Die Theologin fuhr fot, dass "der ganze synodale Weg weltweit und auch in den einzelnen Ländern" noch stärker "auf Jesus Christus ausgerichtet" sein müsse. "Viel stärker als bisher, viel stärker auch als es bisher beim 'Synodalen Weg' in Deutschland der Fall war".

Westerhorstmann griff in ihrem Interview mit "Vatican News" die emphatischen Beteuerungen, es gebe keinen "deutschen Sonderweg", auf und stellte fest, dass eine Integration des "Synodalen Weges" in die Weltsynode zeigen könne, "dass das keine Lippenbekenntnisse waren, sondern dass tatsächlich der deutsche 'Synodale Weg' im Dienst der ganzen Kirche steht".

Wie verbindlich sind die Beschlüsse des "Synodalen Wegs"?

Mit einem Wort: Gar nicht. Zwar hatten Funktionäre  das ZdK wiederholt gefordert, dass es zu "verbindlichen Entscheidungen" kommen müsse; dem erteilte Rom jedoch eine klare Absage erteilt. Im Vatikan warnten Kardinäle und Kirchenrechtler des Papstes sogar, man versuche in Deutschland ohne Absprache ein "Partikularkonzil" etablieren, wie CNA Deutsch berichtete.

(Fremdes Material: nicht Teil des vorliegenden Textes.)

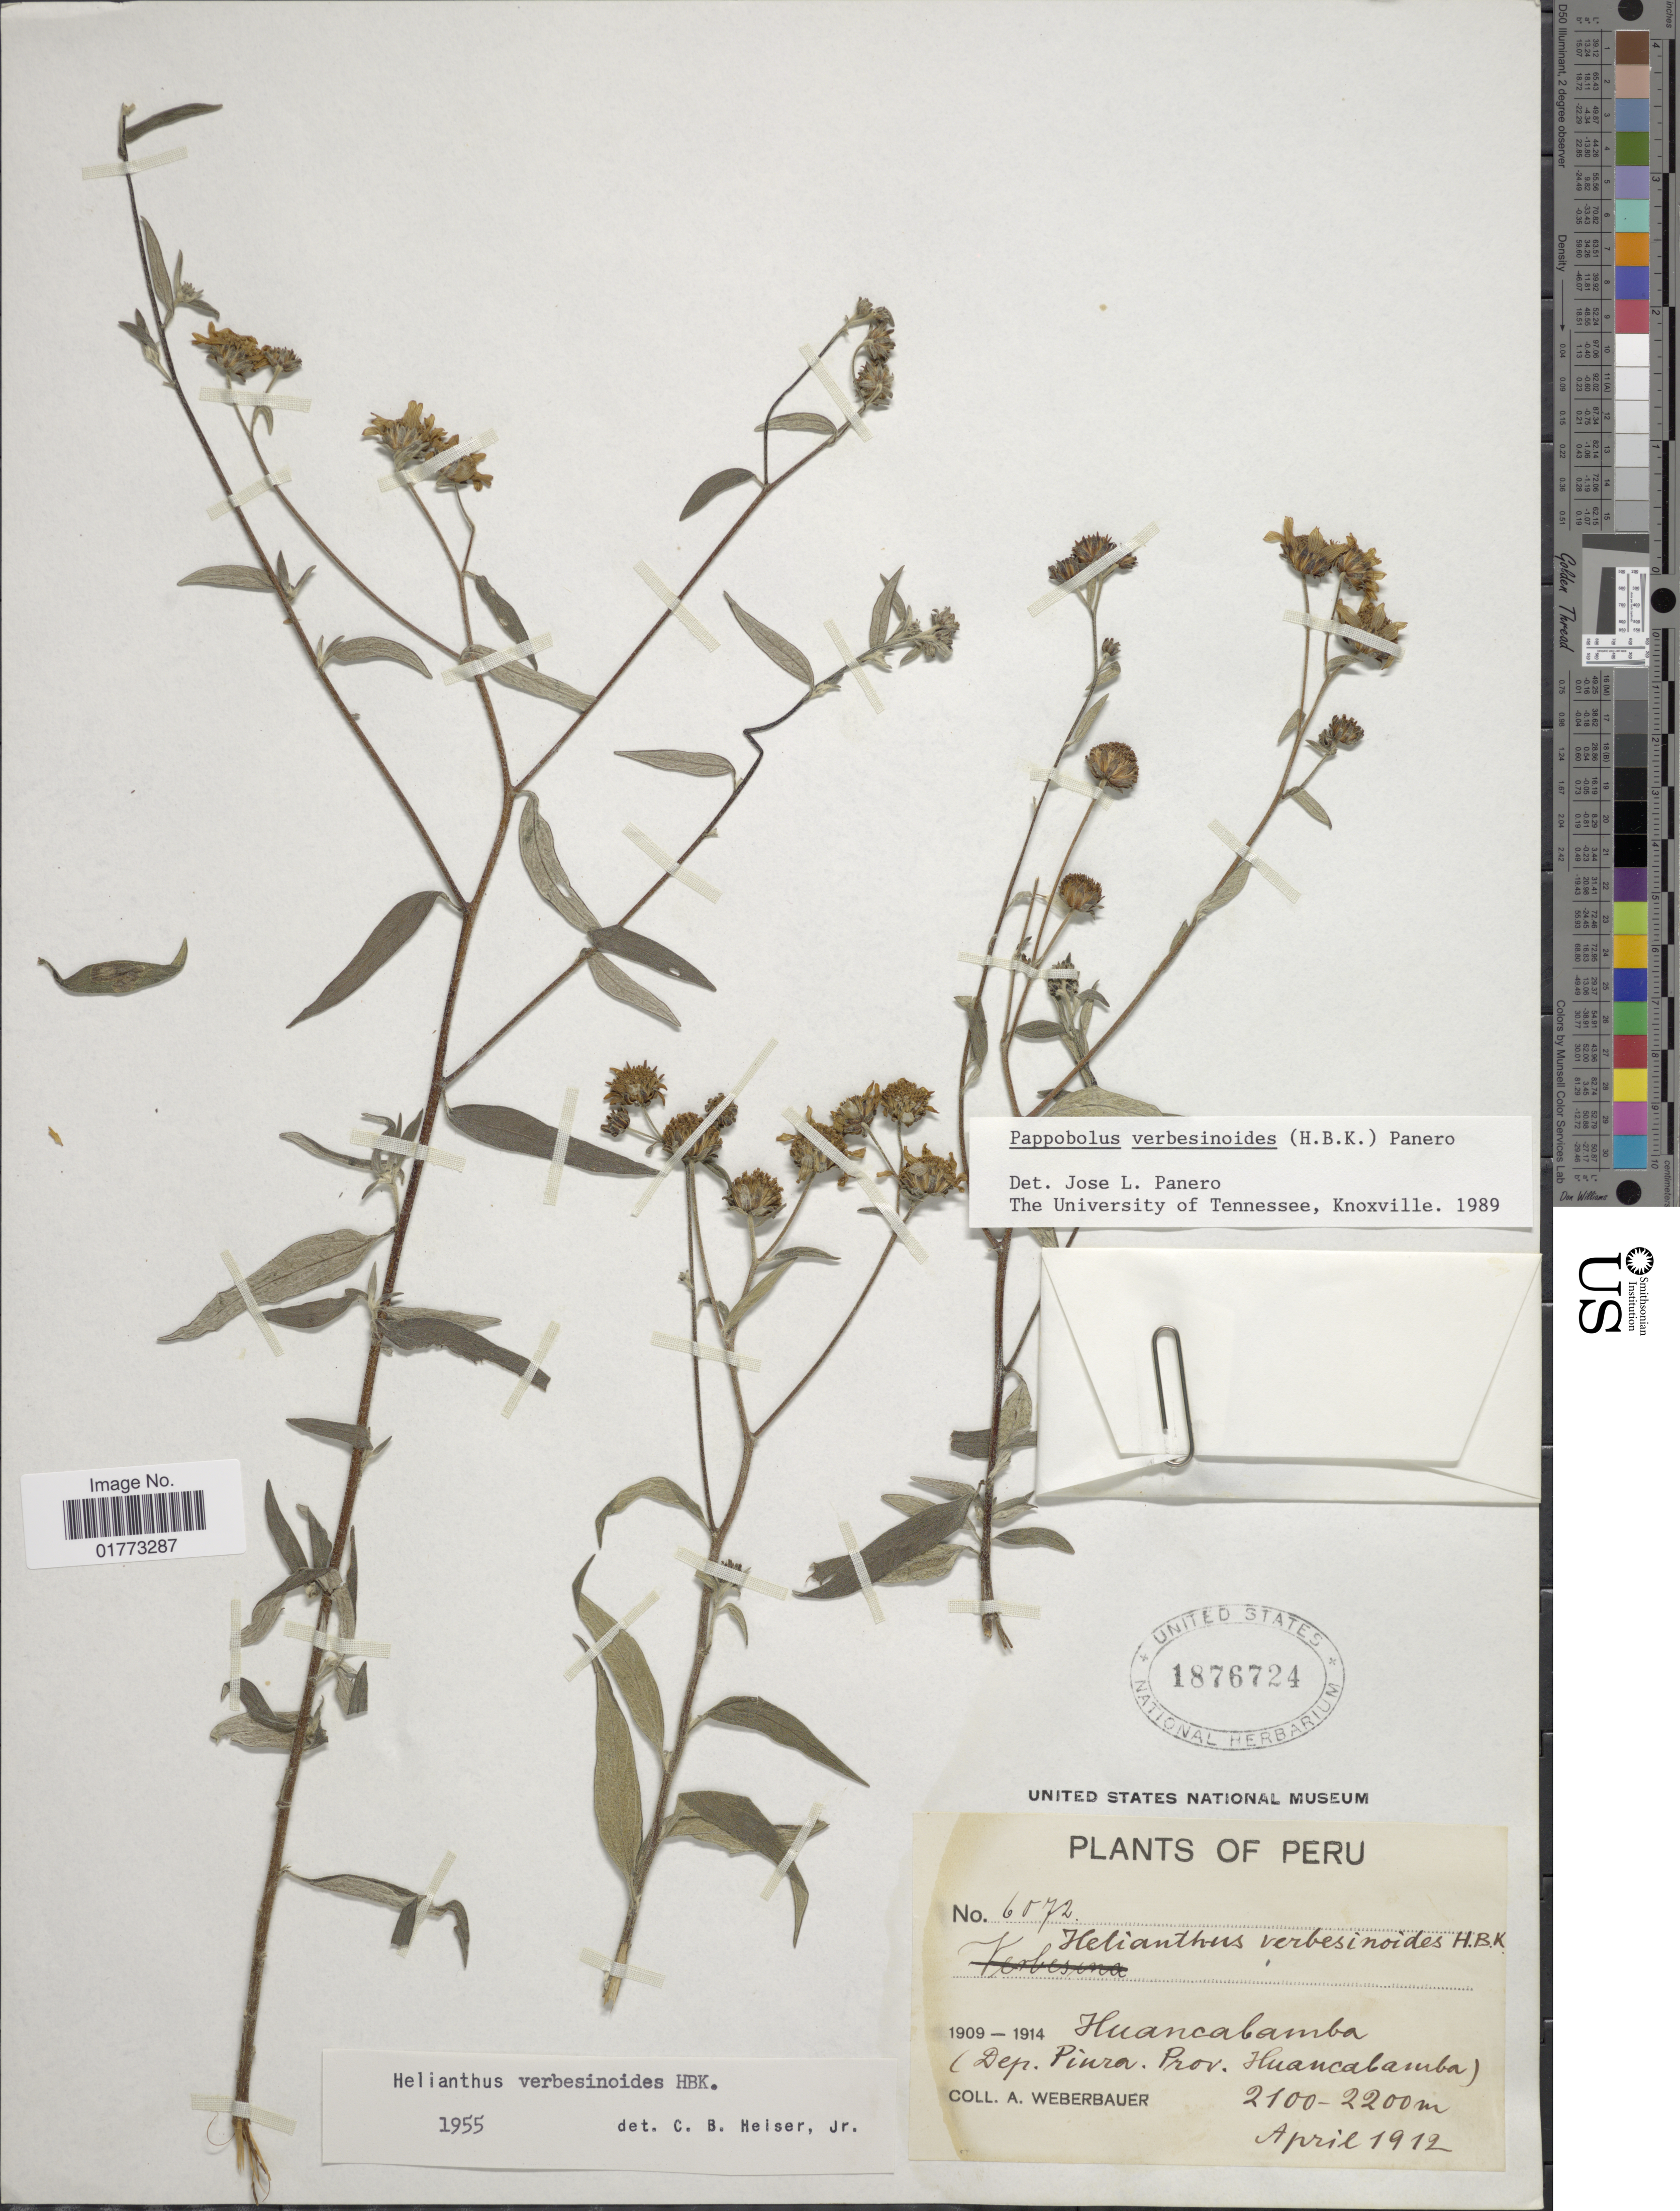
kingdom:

Der damalige Vorsitzende der deutschen Bischofskonferenz, Kardinal Reinhard Marx, hatte entgegnet, der "verbindliche Synodale Weg" sei ein "Prozess sui generis". 

In Rom sah man solche Rechtfertigungen anders. Schon Mitte Oktober 2019 widersprach ein hochrangiger Kirchenrechtler des Vatikans der Annahme, dass der geplante "synodale Prozess" in Deutschland "verbindlich" sein kann.

Angesichts solcher kirchenrechtlicher Bedenken wurde in der neuen Fassung der Satzung des "Synodalen Weges" festgelegt, dass die "Beschlüsse" nicht bindend sind. 

Demnach strichen die deutschen Organisatoren den ursprünglichen Satz: "Sie (die Beschlüsse) erlangen Rechtswirkung durch die Inkraftsetzung durch die einzelnen Diözesanbischöfe." Stattdessen heißt es nun: 

"Beschlüsse der Synodalversammlung entfalten von sich aus keine Rechtswirkung. Die Vollmacht der Bischofskonferenz und der einzelnen Diözesanbischöfe, im Rahmen ihrer jeweiligen Zuständigkeit Rechtsnormen zu erlassen und ihr Lehramt auszuüben, bleibt durch die Beschlüsse unberührt."